Basic physics is generally impossible to change.

Posted (edited)

Hey guys and gals Ive created some healthy debate with my query. Please dont argue everyone has there own opinion. Well I've booked the vehicle in for a cooling system service and $500.00 later I hope my baby works well. Call me an idiot but the fear is already in me and its like my girlfriend sais 'i know everywhere you go and see everything you do' so better play it safe :P . All in all I still dont understand why the Germans would design a sports car and place a 100ml rubber coolent house at the very base of the engine at such a vulnerable position. The coolent 'pipe' could have continued right through. Maybe time for a 997. Thank you for your coments. All the best.

Edited by James-Australia
Posted

So glad to hear you got things fixed up right. There are all sorts of sensitive vulnerable things under there! Would suggest NOT backing over any more footpath dividers. Since the car is lower than most, it requires careful attention in parking lots...those concrete parking curbs can do some real damage. You did learn a little bit about your car and now have some valuable experience..and the car turned out okay...so smile and drive!

  • Moderators
Posted (edited)

None of the information you just posted suggests that the system cannot be burped the traditional way.

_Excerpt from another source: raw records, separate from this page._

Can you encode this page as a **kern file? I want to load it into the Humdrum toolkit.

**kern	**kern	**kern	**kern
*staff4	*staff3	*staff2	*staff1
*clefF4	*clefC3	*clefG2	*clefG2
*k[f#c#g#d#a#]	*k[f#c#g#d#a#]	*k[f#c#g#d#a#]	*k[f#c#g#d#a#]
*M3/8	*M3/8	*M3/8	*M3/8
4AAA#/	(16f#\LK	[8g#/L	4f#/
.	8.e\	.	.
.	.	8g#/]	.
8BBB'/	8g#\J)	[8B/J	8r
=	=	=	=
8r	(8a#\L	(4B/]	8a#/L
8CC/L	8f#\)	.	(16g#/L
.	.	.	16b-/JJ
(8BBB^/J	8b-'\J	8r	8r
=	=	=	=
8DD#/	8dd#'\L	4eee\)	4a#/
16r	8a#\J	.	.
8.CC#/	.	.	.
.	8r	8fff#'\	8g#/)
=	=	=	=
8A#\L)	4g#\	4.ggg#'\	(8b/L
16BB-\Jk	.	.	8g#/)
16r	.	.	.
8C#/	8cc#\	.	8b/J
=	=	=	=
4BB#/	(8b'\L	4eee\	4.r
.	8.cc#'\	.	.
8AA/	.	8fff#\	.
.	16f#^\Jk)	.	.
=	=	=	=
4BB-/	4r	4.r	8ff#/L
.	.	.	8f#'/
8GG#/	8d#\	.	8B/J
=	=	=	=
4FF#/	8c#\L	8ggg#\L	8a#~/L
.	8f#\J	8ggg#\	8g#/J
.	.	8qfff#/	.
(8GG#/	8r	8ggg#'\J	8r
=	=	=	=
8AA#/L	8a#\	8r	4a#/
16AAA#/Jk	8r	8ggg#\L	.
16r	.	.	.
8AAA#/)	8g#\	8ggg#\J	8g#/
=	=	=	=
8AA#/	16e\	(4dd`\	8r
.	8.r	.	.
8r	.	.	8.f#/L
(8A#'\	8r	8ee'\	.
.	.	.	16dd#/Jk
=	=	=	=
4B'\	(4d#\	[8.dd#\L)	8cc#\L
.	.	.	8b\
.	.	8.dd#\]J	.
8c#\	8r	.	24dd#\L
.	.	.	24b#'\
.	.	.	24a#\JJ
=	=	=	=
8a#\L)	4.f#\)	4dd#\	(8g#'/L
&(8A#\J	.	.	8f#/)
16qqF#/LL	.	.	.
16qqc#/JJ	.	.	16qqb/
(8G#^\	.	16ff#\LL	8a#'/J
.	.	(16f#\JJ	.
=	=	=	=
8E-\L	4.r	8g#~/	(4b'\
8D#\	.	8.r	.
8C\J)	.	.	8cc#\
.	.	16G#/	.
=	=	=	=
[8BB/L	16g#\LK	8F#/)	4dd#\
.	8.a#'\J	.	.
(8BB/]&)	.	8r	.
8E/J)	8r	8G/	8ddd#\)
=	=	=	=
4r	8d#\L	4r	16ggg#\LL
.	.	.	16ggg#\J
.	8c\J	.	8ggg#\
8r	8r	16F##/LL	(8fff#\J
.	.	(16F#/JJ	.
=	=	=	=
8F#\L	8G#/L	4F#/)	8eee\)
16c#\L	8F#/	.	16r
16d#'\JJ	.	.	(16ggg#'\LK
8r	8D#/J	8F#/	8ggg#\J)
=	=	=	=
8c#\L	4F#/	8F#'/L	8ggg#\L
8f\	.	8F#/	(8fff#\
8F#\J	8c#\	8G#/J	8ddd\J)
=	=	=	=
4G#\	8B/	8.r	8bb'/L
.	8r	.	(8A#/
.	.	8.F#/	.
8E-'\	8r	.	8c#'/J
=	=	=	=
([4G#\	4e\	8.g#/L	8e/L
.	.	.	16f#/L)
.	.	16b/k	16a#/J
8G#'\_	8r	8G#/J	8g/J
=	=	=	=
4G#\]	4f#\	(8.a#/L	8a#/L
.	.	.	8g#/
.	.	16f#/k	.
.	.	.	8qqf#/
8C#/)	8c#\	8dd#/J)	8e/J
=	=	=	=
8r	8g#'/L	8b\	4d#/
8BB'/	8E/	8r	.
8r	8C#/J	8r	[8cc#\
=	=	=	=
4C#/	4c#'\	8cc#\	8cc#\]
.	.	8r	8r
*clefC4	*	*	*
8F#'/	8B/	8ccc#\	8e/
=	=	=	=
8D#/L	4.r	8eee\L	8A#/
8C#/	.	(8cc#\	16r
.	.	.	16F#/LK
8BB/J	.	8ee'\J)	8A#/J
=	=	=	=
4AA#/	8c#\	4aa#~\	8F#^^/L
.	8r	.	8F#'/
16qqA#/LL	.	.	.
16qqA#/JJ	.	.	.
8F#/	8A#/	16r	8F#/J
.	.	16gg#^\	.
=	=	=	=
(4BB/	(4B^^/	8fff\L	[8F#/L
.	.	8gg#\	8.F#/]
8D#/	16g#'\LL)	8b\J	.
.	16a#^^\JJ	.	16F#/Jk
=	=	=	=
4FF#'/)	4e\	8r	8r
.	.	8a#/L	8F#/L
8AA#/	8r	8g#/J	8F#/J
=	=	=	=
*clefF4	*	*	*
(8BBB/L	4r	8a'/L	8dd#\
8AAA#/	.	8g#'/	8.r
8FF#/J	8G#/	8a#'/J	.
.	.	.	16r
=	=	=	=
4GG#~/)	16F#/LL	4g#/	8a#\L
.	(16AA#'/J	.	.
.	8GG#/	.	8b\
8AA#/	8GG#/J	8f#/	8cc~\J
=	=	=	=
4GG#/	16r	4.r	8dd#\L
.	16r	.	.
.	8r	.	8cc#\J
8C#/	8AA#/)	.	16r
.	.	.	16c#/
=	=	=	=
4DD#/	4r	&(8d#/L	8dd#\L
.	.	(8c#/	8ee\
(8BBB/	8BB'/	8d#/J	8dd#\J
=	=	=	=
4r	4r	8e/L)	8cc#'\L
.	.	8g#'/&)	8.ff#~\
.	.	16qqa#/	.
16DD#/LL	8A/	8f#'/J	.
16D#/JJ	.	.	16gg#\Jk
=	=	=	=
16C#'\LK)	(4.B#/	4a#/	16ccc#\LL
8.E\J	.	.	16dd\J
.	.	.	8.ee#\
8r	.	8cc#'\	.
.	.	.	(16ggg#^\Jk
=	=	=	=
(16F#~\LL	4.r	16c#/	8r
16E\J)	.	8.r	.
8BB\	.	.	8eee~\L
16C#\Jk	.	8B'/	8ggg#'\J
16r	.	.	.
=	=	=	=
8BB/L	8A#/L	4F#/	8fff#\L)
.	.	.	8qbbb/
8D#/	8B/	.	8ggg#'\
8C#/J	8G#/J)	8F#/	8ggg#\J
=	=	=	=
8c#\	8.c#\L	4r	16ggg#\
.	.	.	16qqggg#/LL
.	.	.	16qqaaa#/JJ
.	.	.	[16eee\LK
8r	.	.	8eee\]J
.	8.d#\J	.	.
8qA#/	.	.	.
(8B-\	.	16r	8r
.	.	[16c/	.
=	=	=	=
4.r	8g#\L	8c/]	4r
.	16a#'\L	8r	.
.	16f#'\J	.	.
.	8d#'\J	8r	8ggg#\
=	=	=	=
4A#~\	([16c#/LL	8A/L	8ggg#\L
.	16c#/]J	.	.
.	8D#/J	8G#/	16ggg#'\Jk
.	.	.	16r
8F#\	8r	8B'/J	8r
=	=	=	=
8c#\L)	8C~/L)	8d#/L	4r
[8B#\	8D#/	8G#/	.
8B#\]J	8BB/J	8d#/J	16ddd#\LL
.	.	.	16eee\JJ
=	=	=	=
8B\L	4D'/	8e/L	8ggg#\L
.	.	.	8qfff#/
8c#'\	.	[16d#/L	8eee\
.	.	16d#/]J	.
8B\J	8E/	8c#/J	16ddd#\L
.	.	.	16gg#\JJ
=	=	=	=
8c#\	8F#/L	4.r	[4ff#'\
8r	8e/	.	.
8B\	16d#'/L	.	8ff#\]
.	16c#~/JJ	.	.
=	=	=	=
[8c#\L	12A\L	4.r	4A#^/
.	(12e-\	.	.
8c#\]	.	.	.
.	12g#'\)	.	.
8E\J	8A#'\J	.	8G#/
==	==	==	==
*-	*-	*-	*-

The coolant fill tank/expansion tank is the highest point of the coolant system. Under pressure air goes up, in the 996 it will end up in the coolant fill tank/expansion tank. The pressure created by the cooling system bleeds the cooling system of air.

Basic physics is generally impossible to change.

Unfortuantely, Lorem is correct; there are other "high points" in the cooling system, such as the oil cooler, that are traps for air. Even with multiple manual "burpings", it is not unusual to find air trapped in system, which does not dislodge under pressure. Vacuum filling totally eliminates any trapped air, and any chance for hot spots to form and potentially cause damage.